Activity:
Copy each line from the data that has the word "which" in it.

Data extracted from a collection
____
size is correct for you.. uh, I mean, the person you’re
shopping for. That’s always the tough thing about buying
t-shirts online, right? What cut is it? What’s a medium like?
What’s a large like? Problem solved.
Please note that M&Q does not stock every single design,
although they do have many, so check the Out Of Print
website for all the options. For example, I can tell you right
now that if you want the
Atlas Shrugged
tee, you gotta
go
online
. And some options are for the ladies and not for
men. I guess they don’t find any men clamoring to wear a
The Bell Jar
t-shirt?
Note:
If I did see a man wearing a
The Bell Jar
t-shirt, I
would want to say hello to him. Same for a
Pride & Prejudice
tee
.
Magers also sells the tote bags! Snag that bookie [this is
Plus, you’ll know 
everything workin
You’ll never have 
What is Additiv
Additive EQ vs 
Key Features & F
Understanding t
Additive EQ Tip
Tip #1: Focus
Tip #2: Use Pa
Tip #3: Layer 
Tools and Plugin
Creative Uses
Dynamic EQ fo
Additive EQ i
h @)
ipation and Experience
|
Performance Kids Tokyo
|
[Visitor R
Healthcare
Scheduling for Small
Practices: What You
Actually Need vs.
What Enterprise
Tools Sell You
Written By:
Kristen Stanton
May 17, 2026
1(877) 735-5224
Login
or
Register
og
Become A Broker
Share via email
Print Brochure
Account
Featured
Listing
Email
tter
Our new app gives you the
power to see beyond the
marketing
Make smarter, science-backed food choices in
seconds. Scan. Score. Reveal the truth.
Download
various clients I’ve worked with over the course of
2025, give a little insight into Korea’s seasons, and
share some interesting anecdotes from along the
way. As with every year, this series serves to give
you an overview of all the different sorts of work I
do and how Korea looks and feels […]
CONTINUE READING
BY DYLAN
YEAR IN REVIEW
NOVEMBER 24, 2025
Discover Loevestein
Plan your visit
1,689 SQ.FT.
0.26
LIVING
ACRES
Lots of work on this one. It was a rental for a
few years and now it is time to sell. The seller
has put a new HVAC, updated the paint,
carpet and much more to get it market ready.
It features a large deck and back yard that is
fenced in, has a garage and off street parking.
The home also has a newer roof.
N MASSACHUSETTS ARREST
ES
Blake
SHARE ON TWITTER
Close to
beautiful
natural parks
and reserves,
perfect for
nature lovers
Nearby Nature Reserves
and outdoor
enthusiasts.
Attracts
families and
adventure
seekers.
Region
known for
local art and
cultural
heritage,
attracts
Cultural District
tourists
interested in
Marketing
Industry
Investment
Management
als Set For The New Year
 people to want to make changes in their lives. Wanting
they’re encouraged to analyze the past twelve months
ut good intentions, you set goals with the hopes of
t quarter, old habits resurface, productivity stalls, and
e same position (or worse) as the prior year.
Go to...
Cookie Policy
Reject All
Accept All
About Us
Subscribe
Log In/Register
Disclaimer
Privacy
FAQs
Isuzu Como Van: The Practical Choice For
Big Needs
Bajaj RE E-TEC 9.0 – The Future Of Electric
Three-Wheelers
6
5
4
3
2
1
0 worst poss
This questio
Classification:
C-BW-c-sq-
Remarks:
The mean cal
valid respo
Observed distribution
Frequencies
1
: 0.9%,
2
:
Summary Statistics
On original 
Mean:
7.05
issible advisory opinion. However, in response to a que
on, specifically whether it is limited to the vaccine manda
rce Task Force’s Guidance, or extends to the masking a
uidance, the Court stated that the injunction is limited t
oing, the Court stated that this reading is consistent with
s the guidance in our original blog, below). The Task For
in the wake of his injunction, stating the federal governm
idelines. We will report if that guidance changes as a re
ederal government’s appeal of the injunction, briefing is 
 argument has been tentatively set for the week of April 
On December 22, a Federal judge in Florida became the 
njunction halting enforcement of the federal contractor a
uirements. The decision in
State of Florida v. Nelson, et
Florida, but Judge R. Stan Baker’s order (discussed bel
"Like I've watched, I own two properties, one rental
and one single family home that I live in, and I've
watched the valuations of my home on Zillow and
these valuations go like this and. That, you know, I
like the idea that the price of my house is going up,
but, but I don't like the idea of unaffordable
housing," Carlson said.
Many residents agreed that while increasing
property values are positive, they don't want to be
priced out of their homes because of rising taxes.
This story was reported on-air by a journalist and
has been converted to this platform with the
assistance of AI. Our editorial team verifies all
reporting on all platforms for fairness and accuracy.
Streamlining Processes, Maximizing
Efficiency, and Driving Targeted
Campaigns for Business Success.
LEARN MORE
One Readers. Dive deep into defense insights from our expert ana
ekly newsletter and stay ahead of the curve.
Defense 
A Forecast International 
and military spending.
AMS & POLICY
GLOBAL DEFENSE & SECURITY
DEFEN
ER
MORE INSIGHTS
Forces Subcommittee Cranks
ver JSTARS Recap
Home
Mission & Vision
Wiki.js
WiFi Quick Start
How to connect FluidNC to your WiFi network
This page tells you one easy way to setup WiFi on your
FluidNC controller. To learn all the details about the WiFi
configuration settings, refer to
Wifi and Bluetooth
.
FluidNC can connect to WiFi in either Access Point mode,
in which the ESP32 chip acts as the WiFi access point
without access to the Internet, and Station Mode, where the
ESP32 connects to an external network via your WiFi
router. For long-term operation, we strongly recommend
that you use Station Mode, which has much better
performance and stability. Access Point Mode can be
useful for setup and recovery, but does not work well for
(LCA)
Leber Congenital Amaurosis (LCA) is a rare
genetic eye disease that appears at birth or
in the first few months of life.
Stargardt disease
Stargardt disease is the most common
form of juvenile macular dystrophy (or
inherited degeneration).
____
Result for this exercise:
in which the ESP32 chip acts as the WiFi access point
that you use Station Mode, which has much better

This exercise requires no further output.